監督は某・新聞のインタビューに「主人公として修道士を選んだ」と言っているが、「選んだ」すなわち「利用する意図」が裏目に出て、主人公にはキリスト者としてのリアリティが欠けている。
新聞記事には監督が「特定の政治イデオロギーを主張するものではない」と強調していたとあるが、悪意ある商人ほど「無理に何か売りつけようという気はないから安心してご来店ください」と言うものだ。
この監督の主張の是非はさておき、それが自分の主張であることを隠して(代わりに例えばキリスト教を利用して)主張を展開する手法は卑劣だ。また、自分の考えを正当化するために「キリストはそれを望まれる」的な文言を濫用するのも、もしも修道士が行ったとしたら恥ずべきことだ。また、告解は「生き方について議論する」場ではないし、まして、政治的な取引の場であってよいはずはない。また、葬儀を、司式者(聖職者)自身が天下国家を論ずる場にしてはいけない。

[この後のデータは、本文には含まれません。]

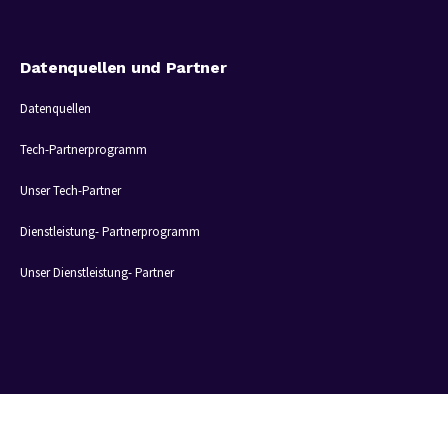
Datenquellen und Partner
Datenquellen
Tech-Partnerprogramm
Unser Tech-Partner
Dienstleistung- Partnerprogramm
Unser Dienstleistung- Partner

そもそも、財界のトップはこの映画ほど暇ではないし、権力者=悪人=心の中はとっても不幸、などという先入観をもって人間を描いたら、登場人物は息づかない。メイ首相が真夜中にメルケル首相の宿泊先の部屋をノックして「眠れない女どうしでお話しでもしません?」と入ってきて「とかくエコノミストって〇〇な傾向がありますよね~」なんて雑談する、とか、安倍首相が「あなたの気持ちはアジア人の私にはよくわかります」とトルドー首相を慰める、的なシチュエーションは、現実にはありえない(第一、日本人が自分を「アジア人の私」なんて言うか?!)。つまり、「世界経済を動かす各国代表が集まった」という設定でこの映画がスタートした時点で、残りの台本には全て無理がある。